What to produce =
Put this sentence from the forum thread below into Spanish: "It's a bit tricky, because the site uses javascript."
··· Excerpted text
Python Forum
Python + request from specific website - please help
Thread Rating:
  • 1 Vote(s) - 5 Average
  • 1
  • 2
  • 3
  • 4
  • 5
Python + request from specific website - please help
#1
I'm trying to write a Python code that sends a request to this website: https://ucr.gov/enforcement using the "search" form where I enter the input (example: 129123) and receive the data back. I'm interested in the "registered" or "unregistered" data status. When you go to that website and enter that number above in the query you'll see what I'm talking about. I need to collect that the result for 2019 and 2018 as either UNREGISTERED or REGISTERED - again you'll see when you go to the website. How do I do that with python? What would be the request code?
Reply
#2
check out the web scraping tutorials
https://python-forum.io/Forum-Web-Scraping
Reply
#3
Got it. I got this far:

import requests
from bs4 import BeautifulSoup
url = "https://ucr.gov/enforcement/1712583"
url_get = requests.get(url)
soup = BeautifulSoup(url_get.content, "html.parser")
print(soup)
However it doesn't show me the text I want. I want to pull the "2019 UNREGISTERED" data. How do I do that? (referencing: https://ucr.gov/enforcement/1712583)
Reply
#4
It's a bit tricky, because the site uses javascript. But you are lucky because closer inspection at the requests being send from browser reveals they get the data from api in json format. Then we can replicate the request headers as closely as possible.
······
··· Input data
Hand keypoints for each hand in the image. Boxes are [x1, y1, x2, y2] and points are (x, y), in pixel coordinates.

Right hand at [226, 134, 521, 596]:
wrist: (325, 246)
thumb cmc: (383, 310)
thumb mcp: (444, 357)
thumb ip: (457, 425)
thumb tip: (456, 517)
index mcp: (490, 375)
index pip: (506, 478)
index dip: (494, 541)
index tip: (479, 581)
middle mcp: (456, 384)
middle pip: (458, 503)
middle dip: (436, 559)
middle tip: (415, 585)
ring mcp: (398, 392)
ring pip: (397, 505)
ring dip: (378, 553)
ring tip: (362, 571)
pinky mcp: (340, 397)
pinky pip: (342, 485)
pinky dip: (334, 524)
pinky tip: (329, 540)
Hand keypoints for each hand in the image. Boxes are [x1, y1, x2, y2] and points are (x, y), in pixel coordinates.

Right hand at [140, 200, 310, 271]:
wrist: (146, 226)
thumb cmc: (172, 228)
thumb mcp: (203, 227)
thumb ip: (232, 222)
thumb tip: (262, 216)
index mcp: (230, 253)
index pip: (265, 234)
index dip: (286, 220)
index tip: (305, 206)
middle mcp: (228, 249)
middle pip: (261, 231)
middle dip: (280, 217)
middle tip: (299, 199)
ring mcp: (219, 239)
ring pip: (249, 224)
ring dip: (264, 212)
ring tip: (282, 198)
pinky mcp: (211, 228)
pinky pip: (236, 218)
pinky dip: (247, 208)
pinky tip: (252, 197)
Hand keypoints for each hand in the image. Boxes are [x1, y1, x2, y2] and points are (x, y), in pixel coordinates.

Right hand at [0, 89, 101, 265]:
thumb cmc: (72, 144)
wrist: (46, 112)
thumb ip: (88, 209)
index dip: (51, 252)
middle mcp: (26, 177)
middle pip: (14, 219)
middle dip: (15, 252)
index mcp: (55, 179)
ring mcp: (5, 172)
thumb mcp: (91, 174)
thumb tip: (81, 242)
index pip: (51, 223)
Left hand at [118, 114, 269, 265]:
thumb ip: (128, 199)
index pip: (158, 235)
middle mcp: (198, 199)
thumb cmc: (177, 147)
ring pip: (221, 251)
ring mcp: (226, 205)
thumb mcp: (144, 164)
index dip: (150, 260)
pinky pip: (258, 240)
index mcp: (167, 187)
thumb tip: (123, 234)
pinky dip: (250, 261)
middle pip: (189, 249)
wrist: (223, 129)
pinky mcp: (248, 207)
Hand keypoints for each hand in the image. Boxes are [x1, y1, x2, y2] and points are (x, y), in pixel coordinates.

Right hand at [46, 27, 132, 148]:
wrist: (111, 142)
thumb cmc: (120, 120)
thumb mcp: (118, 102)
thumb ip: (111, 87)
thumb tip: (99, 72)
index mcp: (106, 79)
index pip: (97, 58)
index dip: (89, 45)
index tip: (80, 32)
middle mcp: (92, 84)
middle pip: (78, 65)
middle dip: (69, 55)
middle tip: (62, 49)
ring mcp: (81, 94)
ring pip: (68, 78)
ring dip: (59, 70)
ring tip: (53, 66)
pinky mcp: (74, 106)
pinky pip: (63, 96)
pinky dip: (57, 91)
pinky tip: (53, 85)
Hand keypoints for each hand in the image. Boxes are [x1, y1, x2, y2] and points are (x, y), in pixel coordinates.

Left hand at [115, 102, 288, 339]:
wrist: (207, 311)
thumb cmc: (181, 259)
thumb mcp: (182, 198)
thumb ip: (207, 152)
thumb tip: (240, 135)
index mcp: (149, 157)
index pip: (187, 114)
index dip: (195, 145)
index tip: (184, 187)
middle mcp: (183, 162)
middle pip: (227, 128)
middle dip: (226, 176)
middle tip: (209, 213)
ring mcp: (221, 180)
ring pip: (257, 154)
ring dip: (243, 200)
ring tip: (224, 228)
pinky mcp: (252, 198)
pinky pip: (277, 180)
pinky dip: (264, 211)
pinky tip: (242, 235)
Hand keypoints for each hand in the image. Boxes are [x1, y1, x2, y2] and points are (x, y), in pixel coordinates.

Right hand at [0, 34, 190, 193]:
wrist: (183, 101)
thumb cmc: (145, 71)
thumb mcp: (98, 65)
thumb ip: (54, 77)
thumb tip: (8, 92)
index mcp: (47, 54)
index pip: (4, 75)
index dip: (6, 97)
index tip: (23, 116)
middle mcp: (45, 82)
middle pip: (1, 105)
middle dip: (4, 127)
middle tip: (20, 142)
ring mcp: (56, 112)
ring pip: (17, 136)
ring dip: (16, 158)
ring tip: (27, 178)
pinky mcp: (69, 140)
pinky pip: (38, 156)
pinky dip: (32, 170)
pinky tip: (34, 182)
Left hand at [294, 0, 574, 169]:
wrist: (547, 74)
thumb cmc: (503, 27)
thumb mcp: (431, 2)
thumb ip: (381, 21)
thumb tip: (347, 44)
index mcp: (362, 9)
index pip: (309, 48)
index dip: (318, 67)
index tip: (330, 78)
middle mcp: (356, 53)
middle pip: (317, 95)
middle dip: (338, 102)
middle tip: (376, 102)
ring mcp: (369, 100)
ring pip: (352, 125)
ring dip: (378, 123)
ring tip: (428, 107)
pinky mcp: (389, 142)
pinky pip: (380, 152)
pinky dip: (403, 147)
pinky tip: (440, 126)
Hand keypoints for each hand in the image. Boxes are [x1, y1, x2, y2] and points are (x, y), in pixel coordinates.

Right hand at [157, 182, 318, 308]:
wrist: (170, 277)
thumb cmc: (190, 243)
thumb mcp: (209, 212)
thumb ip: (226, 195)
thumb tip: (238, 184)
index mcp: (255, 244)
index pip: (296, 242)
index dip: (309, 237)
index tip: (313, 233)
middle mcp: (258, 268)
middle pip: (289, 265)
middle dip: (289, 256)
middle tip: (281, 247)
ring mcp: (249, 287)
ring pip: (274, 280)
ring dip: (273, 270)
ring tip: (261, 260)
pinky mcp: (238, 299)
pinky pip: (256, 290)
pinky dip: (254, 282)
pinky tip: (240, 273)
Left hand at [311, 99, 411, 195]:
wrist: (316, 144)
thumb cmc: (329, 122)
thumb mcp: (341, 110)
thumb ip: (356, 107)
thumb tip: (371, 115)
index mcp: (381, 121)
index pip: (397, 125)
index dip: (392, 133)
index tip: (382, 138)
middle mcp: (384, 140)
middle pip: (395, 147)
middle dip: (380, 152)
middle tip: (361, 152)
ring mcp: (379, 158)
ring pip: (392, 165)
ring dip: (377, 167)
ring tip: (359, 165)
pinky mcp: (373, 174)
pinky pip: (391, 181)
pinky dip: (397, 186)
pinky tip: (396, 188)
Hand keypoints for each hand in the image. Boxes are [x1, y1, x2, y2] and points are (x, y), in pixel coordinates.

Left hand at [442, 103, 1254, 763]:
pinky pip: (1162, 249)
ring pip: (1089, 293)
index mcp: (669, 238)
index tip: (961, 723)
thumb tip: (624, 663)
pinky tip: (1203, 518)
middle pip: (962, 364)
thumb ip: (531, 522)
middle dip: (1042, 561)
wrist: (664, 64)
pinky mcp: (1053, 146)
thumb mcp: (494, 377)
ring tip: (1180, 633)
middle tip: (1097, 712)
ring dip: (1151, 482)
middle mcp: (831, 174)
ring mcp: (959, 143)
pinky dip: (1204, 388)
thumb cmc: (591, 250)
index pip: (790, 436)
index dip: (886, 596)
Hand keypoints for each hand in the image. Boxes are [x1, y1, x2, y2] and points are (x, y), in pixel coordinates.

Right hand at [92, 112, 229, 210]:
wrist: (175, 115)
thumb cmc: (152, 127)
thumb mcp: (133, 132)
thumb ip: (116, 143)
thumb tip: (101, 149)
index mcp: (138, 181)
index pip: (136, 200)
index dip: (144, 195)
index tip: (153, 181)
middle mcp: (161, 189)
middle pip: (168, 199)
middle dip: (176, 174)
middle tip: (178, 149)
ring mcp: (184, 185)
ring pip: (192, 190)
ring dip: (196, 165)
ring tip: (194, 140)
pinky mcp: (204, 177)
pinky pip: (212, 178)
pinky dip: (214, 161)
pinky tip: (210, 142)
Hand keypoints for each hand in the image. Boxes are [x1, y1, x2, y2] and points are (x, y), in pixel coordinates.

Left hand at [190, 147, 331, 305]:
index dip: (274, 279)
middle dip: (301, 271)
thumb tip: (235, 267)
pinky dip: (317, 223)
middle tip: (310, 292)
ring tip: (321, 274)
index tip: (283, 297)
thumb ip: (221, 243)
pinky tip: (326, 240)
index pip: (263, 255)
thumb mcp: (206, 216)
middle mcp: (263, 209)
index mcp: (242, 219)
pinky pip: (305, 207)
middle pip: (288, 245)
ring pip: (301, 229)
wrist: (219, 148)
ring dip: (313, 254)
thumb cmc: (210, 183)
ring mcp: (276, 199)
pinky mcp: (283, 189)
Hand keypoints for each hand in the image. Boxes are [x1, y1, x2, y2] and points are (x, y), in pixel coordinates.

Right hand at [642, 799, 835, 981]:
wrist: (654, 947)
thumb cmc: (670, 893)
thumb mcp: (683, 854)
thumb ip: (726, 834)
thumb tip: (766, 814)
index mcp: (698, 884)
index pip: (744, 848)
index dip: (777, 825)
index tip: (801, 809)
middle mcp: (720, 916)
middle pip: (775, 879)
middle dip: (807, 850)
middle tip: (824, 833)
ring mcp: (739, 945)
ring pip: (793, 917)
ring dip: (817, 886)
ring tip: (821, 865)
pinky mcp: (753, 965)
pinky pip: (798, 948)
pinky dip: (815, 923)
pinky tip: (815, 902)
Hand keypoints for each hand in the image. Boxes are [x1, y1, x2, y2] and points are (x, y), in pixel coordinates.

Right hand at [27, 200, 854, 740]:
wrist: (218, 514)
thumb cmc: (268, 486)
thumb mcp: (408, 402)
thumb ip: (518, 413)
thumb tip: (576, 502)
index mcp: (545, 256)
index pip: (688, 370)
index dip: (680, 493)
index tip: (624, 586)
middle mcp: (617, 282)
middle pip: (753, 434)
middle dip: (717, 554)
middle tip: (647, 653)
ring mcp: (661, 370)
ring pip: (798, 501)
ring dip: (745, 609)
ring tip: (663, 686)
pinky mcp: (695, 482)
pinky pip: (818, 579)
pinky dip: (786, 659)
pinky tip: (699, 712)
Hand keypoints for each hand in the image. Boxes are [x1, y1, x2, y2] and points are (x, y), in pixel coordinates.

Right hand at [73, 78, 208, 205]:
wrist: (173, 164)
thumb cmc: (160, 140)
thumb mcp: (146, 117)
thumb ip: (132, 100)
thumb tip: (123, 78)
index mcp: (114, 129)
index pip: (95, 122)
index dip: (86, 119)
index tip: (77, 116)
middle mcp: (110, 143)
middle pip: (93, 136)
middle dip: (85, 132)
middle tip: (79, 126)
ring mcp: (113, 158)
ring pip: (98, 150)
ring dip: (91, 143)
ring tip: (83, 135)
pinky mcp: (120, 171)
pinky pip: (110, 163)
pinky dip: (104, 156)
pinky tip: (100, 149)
······
Exercise output =
Es un poco complicado, porque el sitio usa javascript.